### 練習問題
1 - 台湾隠居の書籍紹介のうち、「もっと適当に生きれたら楽だと思いませんか?」から「新たなに台湾での3年間の隠居生活を送った経験について解説する一冊。」までの部分を一字一句そのまま書き写してください。
2 - 台湾隠居の書籍紹介について、次の問いに答えてください。
(a) 筆者の東京での隠居生活歴は何年ですか?
(b) 家賃はいくらと書かれていますか?
(c) 台湾の街中で見かけると書かれているのは何ですか?
3 - 台湾隠居の書籍紹介の❷で、「固定費を別にした生活費」の行のあとに個別の金額つきで挙げられている項目は何ですか? 金額とともにすべて挙げてください。

### 本文抜粋
===============

台湾のいちばんの名物は台湾人である!
隠居歴9年以上・大原扁理が、『いま、台湾で隠居してます ゆるゆるマイノリティライフ』
と題して、台湾での引きこもり生活3年間
を語るエッセイ集。
書籍の紹介文
今の生活、生きづらさを感じてませんか?
もっと適当に生きれたら楽だと思いませんか?
”台湾には月5万円で生きれる物質的な生きやすさがある。
マイノリティに優しく、ゆるい繋がりができやすい土壌があり、精神的にも生きやすい!”
と筆者は説きます。
本書は、東京での隠居生活歴6年の筆者が、
新たなに台湾での3年間の隠居生活を送った経験について解説する一冊。
台湾移住前に必要な準備ができます。
ガイドブックに載っている観光情報では得られない、現地での生活者目線での体験談が楽しめます。
月5万円生活の方法が分かります。
読んだら台湾移住したくなります😃
【要約】15個の抜粋ポイント
❶旅人って不思議なポジションですよね。
いまはそこにいるけれど、明日はいないかもしれない。
コミットしなくていいし、責任もないから、その街のいいところ、刺激的なところだけを見て、食べて遊んで、ああ楽しかったと去っていくこともできる。
出したゴミは現地に置いたまま。
でも旅人だから許される。
旅人である限り、なんかちょっと、その街にはカウントされてない感じがしてしまう。
街を下支えしている、そうした生活のなかにいるほうが、私はそこにいるという感じがするんです。
❷固定費を別にした生活費6162元(2万2184円)
家賃4300元(1万5480円)
水道100元(360円)
電気427元(1538円)
通信費166元(598円)
以上、すべてを合計して11万1155元(4万158円)でした。
というわけで、家賃や往復航空券も含めて、月5万円あれば大丈夫、というのが私の実感です。
❸こうした漢方医や鍼灸院って、台湾では街中で見かけます。
だから台湾の市街地ならどこで隠居しても(いや隠居しなくてもいいんだけど)、近所に必ずある。
かかりつけの漢方医を見つけておくだけで、心強さハンパないです。

===============

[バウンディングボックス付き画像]
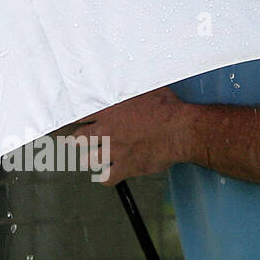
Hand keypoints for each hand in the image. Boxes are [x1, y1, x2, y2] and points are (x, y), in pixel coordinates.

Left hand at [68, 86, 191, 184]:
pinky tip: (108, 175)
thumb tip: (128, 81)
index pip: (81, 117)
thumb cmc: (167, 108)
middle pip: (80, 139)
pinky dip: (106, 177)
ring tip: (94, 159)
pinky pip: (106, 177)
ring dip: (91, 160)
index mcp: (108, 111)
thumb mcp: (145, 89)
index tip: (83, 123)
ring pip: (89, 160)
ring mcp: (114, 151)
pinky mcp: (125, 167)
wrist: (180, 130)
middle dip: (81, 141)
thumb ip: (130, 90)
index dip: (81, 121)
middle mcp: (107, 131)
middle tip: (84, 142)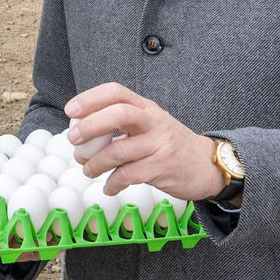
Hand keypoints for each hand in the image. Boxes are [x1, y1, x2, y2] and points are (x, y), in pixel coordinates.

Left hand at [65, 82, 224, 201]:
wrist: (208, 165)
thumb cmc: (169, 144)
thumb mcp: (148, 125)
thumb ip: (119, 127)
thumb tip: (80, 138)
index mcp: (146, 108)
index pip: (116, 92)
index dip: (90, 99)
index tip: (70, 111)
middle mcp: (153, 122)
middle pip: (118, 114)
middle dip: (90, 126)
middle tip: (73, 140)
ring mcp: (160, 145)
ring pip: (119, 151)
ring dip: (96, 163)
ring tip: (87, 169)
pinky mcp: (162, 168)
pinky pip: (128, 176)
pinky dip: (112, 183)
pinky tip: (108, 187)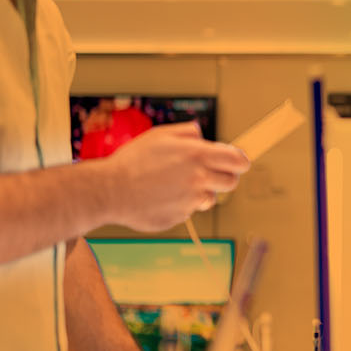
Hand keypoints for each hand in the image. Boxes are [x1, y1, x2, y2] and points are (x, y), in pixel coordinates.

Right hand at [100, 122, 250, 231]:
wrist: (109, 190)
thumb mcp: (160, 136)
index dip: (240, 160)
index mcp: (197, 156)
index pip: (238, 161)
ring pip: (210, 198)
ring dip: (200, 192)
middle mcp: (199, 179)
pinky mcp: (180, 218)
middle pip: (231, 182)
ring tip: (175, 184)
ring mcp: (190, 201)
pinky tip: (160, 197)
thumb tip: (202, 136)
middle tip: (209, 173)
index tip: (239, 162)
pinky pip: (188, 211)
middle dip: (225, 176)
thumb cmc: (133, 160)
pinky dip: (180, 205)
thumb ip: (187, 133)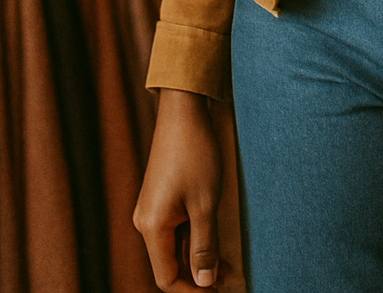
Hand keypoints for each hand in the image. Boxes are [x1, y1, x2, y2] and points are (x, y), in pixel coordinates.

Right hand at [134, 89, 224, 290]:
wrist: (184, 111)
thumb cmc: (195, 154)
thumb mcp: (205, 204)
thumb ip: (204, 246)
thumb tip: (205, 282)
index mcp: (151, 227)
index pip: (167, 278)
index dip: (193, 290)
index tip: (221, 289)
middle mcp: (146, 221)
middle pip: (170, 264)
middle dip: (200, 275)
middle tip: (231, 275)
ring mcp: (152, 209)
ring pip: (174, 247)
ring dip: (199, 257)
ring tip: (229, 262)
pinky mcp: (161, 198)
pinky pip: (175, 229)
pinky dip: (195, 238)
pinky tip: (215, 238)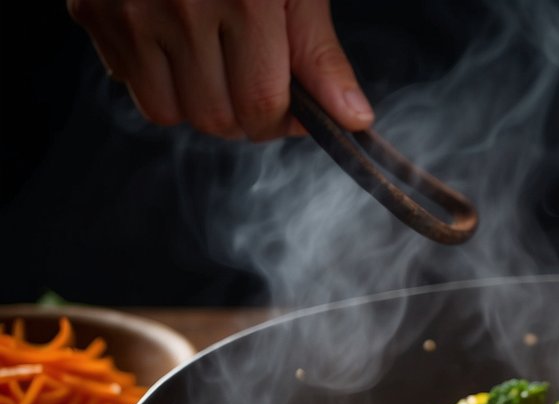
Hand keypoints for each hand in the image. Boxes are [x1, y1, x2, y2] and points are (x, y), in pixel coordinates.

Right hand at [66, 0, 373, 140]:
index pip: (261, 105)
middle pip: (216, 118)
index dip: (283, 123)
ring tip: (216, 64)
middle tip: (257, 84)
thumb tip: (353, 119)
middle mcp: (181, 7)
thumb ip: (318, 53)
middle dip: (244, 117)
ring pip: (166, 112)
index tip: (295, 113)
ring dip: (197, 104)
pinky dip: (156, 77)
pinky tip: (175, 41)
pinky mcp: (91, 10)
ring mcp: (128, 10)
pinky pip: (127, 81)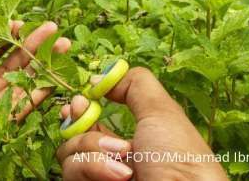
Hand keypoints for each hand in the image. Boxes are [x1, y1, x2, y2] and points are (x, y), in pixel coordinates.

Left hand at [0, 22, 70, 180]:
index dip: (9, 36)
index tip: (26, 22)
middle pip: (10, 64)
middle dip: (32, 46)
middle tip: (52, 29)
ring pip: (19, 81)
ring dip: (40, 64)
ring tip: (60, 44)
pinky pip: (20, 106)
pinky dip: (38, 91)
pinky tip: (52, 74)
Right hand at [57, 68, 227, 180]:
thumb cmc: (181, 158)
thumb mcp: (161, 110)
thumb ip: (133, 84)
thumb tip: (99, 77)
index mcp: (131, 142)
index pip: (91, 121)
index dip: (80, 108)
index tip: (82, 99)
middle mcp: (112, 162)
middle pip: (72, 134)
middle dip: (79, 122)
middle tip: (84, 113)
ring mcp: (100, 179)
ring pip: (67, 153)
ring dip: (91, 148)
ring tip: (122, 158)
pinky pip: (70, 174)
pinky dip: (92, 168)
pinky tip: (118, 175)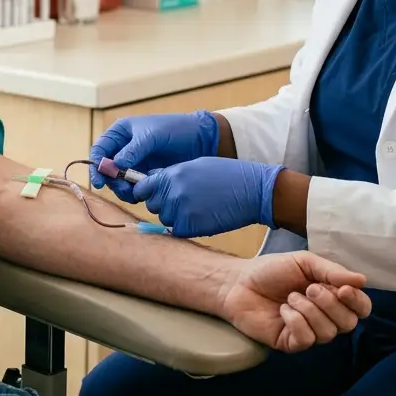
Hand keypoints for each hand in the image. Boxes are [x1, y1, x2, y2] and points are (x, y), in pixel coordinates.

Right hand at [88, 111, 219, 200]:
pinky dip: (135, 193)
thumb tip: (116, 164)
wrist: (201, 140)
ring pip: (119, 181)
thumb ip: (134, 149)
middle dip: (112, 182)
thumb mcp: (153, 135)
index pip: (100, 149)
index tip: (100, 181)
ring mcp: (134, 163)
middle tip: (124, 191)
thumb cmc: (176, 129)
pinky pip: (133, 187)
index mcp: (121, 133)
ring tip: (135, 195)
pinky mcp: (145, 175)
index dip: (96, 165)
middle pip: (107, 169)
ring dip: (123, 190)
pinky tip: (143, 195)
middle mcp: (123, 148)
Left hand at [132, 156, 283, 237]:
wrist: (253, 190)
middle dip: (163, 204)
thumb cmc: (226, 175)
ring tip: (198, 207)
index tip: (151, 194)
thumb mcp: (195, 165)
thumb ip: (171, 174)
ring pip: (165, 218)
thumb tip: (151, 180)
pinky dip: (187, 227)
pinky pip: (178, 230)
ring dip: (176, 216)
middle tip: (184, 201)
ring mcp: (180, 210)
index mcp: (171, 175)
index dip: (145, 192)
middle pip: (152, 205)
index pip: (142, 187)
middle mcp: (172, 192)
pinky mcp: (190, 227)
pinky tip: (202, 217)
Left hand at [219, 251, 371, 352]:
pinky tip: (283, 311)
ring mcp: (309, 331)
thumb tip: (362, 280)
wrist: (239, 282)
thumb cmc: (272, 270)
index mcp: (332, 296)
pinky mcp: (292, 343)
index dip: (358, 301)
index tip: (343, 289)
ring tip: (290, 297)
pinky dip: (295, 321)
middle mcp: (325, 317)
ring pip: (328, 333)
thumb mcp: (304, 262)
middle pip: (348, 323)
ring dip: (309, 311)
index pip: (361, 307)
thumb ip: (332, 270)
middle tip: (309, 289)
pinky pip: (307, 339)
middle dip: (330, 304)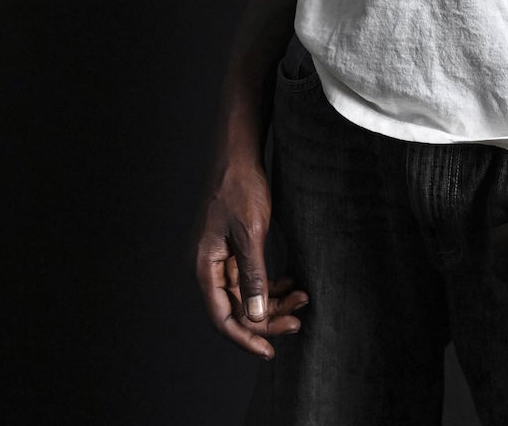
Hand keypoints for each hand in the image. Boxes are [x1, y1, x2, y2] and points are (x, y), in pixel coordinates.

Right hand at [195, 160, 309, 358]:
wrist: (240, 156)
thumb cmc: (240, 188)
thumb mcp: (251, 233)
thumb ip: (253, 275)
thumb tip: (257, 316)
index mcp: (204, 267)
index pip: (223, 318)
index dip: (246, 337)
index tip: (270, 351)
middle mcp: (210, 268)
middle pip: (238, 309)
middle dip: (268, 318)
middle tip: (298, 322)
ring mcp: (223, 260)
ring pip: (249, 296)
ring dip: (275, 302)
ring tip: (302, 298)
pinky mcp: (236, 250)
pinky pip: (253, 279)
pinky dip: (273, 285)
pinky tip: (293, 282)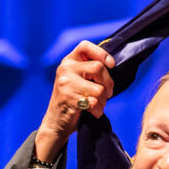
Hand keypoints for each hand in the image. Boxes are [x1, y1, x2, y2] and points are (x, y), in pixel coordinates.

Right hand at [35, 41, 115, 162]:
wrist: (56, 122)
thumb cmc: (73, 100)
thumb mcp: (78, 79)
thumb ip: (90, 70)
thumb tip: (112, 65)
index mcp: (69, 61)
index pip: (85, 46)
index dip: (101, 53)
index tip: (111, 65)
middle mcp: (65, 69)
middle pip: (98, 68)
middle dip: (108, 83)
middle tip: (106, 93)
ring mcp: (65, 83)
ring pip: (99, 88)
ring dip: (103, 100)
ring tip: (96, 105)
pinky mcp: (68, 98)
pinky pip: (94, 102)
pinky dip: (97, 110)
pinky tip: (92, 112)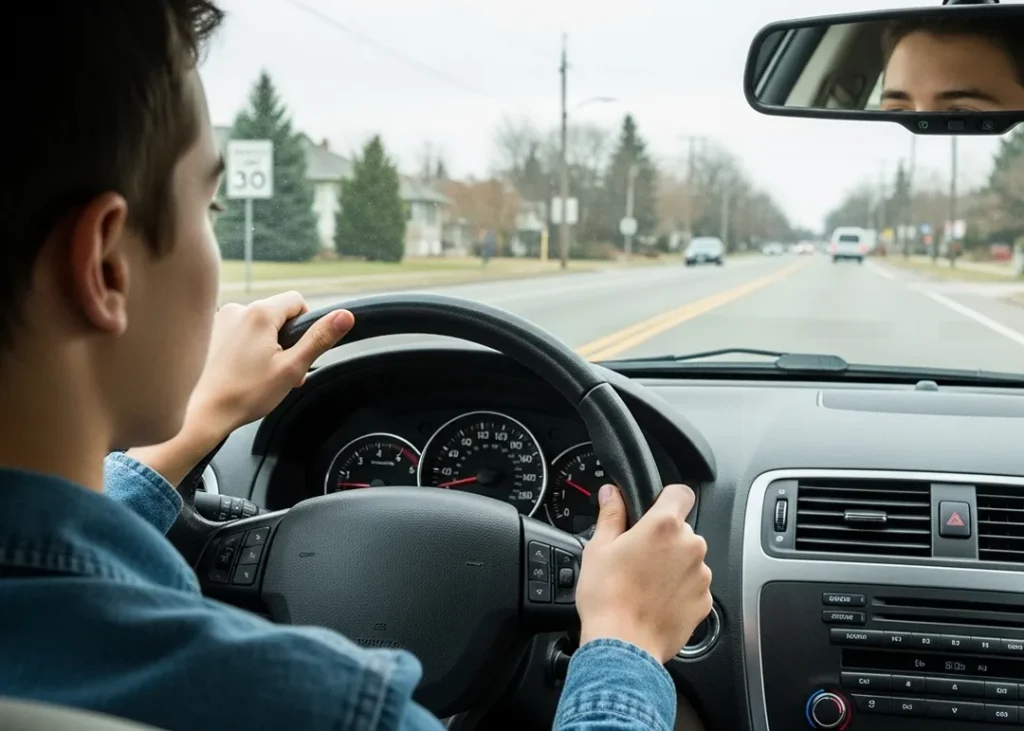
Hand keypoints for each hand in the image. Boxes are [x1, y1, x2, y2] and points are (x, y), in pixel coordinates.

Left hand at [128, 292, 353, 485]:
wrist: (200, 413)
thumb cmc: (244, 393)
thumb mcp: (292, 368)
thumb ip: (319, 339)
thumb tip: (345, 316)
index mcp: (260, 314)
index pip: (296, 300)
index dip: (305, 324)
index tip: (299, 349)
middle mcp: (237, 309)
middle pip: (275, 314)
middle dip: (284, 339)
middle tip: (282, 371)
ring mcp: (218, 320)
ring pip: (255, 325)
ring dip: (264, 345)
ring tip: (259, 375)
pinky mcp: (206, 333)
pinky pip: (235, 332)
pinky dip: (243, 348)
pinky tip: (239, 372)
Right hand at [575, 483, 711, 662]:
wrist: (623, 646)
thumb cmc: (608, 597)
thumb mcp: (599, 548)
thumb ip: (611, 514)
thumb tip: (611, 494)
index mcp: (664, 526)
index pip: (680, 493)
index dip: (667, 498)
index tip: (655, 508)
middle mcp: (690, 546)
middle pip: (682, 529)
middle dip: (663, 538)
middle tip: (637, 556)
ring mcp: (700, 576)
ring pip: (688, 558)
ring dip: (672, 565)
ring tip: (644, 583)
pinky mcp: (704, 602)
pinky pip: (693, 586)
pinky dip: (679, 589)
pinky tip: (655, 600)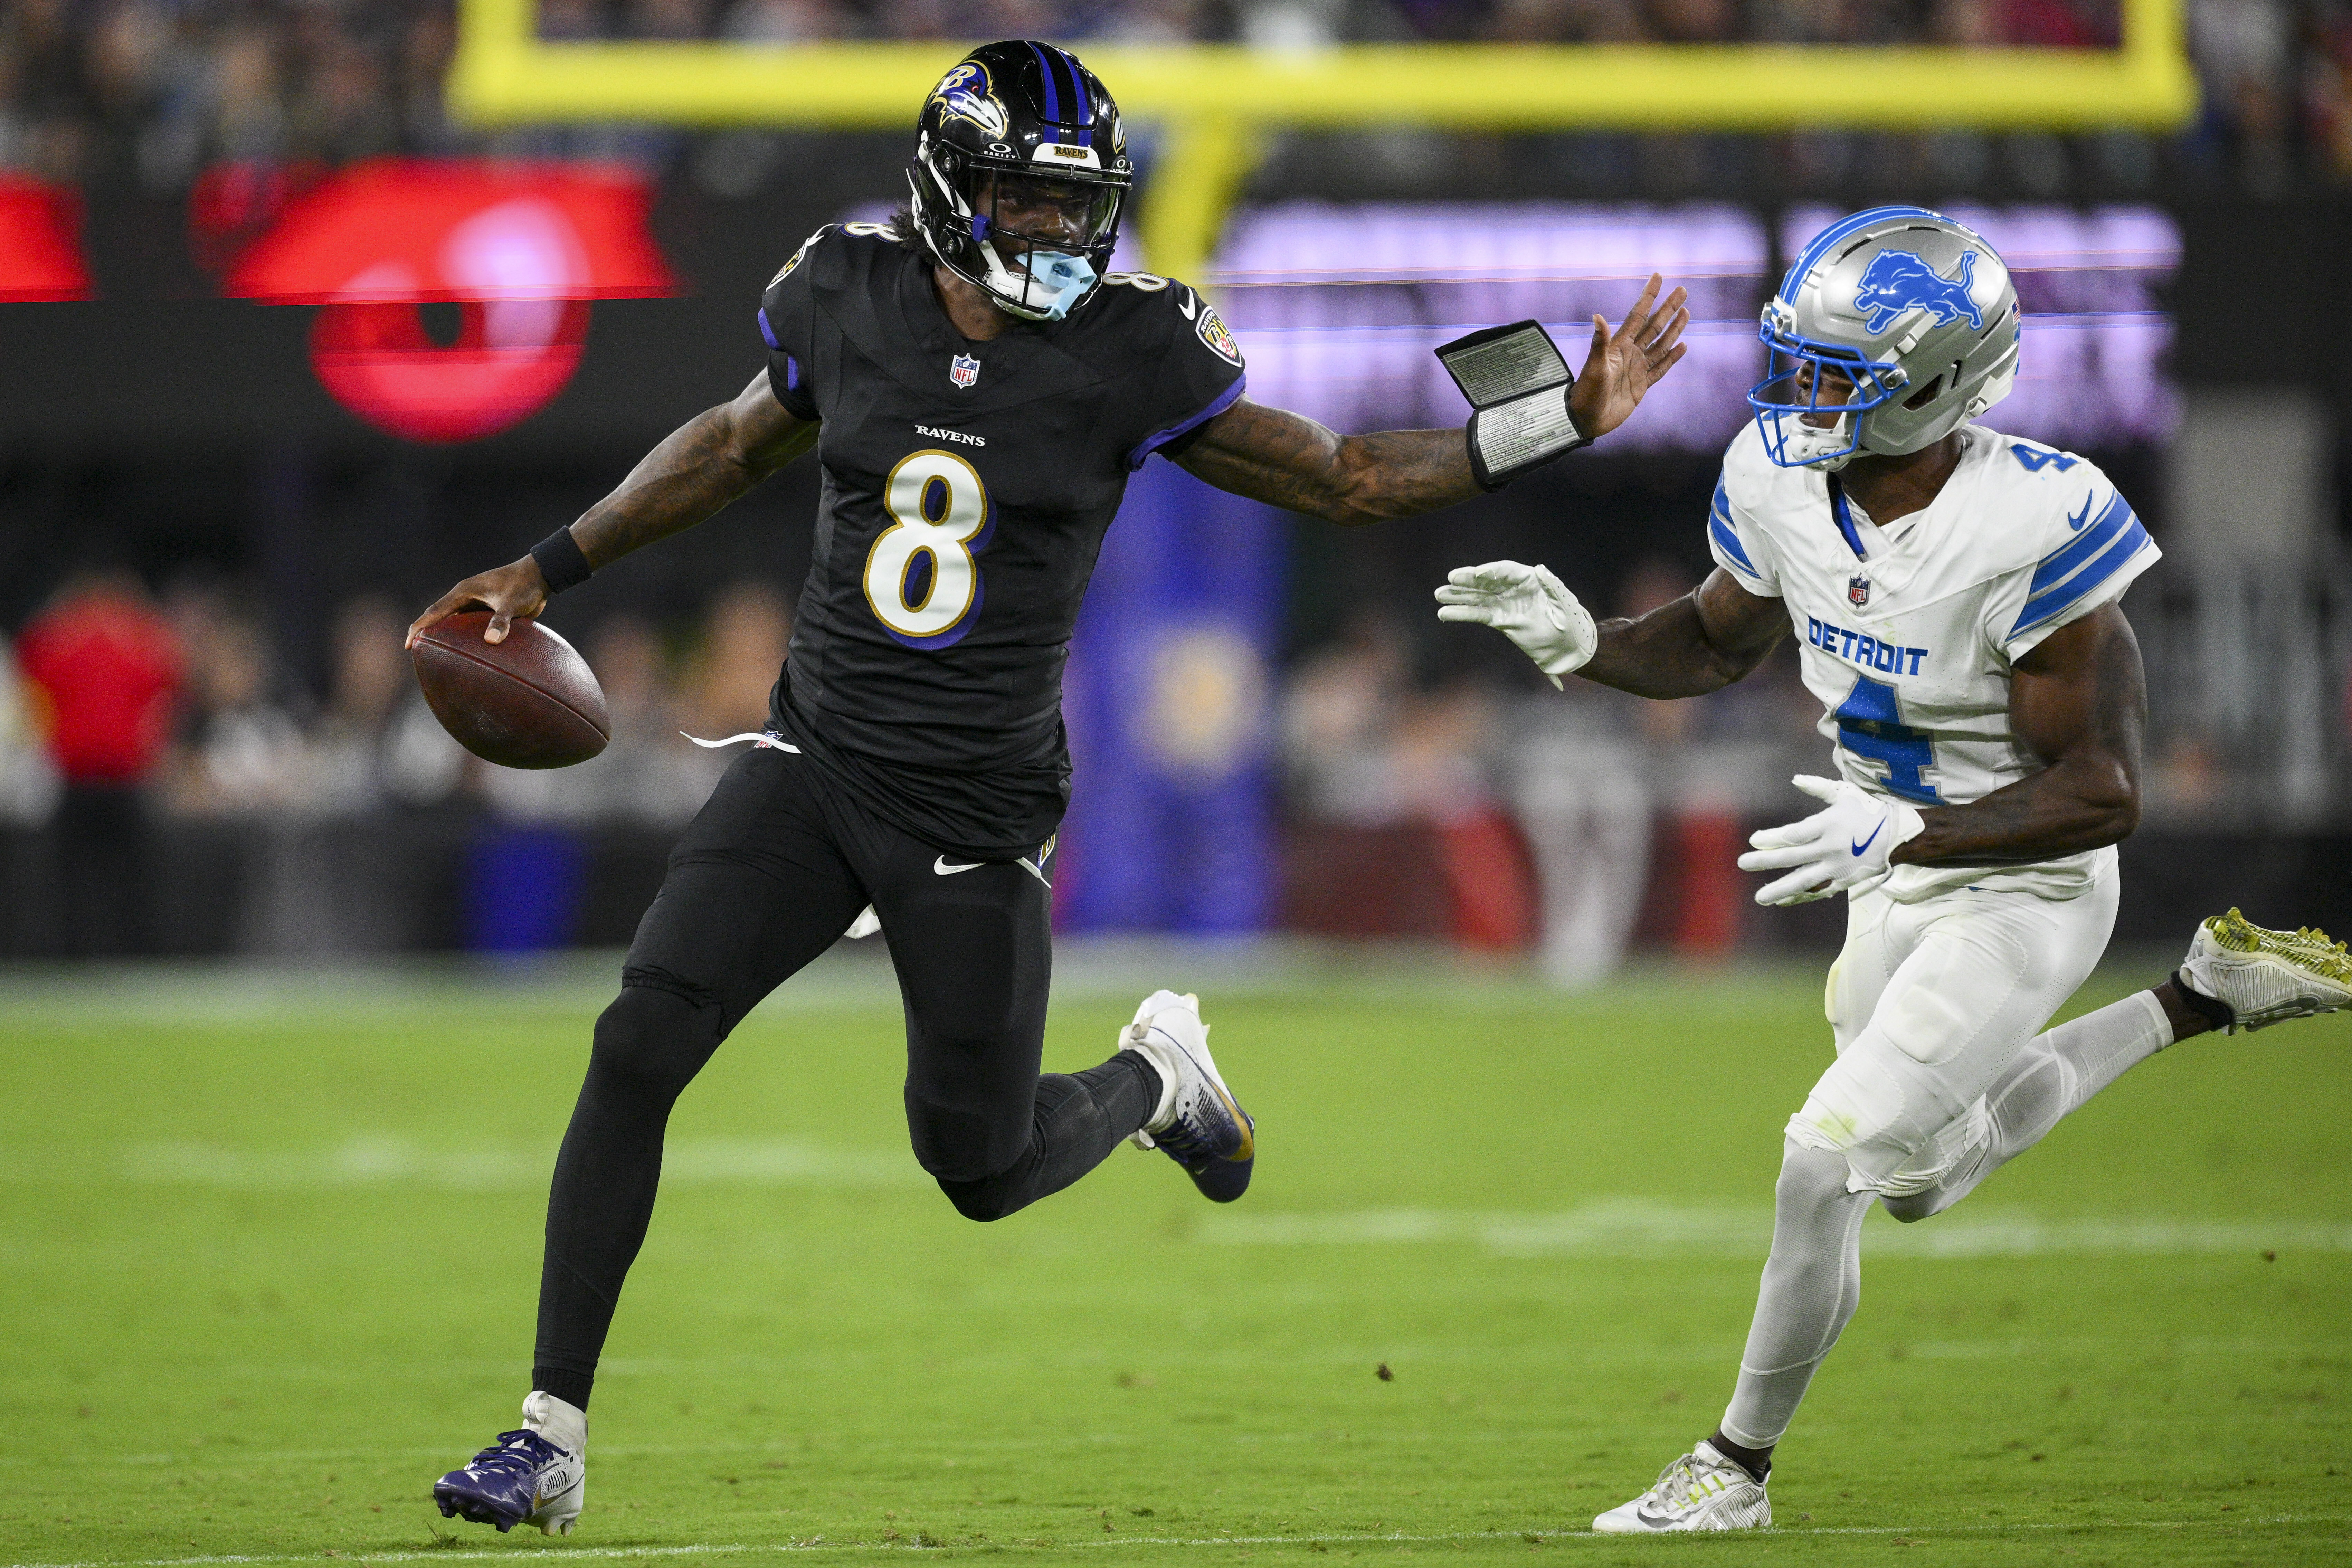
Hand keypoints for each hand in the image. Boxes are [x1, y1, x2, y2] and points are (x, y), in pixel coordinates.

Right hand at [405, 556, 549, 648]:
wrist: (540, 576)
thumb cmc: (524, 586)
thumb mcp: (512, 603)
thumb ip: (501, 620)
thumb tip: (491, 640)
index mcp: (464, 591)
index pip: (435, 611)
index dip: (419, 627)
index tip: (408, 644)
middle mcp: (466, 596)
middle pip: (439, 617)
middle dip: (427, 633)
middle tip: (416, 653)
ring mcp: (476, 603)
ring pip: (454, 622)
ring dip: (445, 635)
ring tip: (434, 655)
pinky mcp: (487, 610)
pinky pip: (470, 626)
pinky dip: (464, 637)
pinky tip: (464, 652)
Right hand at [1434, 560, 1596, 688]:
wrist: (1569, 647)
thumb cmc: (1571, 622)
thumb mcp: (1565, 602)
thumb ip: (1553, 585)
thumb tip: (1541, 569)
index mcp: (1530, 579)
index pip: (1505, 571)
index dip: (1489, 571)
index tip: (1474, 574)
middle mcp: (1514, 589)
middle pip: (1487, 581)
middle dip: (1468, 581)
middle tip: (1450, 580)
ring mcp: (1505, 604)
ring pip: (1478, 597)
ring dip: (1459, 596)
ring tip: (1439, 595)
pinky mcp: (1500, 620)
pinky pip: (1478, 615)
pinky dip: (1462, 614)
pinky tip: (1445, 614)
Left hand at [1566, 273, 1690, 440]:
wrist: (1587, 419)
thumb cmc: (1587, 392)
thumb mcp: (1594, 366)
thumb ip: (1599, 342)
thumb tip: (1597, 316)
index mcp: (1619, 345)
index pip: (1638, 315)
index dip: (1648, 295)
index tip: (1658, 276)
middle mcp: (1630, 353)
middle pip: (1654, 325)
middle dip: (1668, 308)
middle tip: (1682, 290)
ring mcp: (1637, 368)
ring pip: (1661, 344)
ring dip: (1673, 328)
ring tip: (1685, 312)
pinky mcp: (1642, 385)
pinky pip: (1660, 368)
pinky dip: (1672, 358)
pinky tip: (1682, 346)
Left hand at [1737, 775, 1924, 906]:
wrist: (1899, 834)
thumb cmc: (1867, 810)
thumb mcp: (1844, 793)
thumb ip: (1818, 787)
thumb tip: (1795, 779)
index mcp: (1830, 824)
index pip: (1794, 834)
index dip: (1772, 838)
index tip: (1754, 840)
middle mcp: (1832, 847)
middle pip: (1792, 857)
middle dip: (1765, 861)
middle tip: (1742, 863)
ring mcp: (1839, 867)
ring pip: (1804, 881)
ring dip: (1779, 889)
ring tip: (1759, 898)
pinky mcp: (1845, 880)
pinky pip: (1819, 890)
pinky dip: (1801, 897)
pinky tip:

===============

### 解答一覧
1 -
もっと適当に生きれたら楽だと思いませんか?
”台湾には月5万円で生きれる物質的な生きやすさがある。
マイノリティに優しく、ゆるい繋がりができやすい土壌があり、精神的にも生きやすい!”
と筆者は説きます。
本書は、東京での隠居生活歴6年の筆者が、
新たなに台湾での3年間の隠居生活を送った経験について解説する一冊。

2 -
(a) 6年
(b) 4300元(1万5480円)
(c) 漢方医や鍼灸院

3 -
家賃 4300元(1万5480円)
水道 100元(360円)
電気 427元(1538円)
通信費 166元(598円)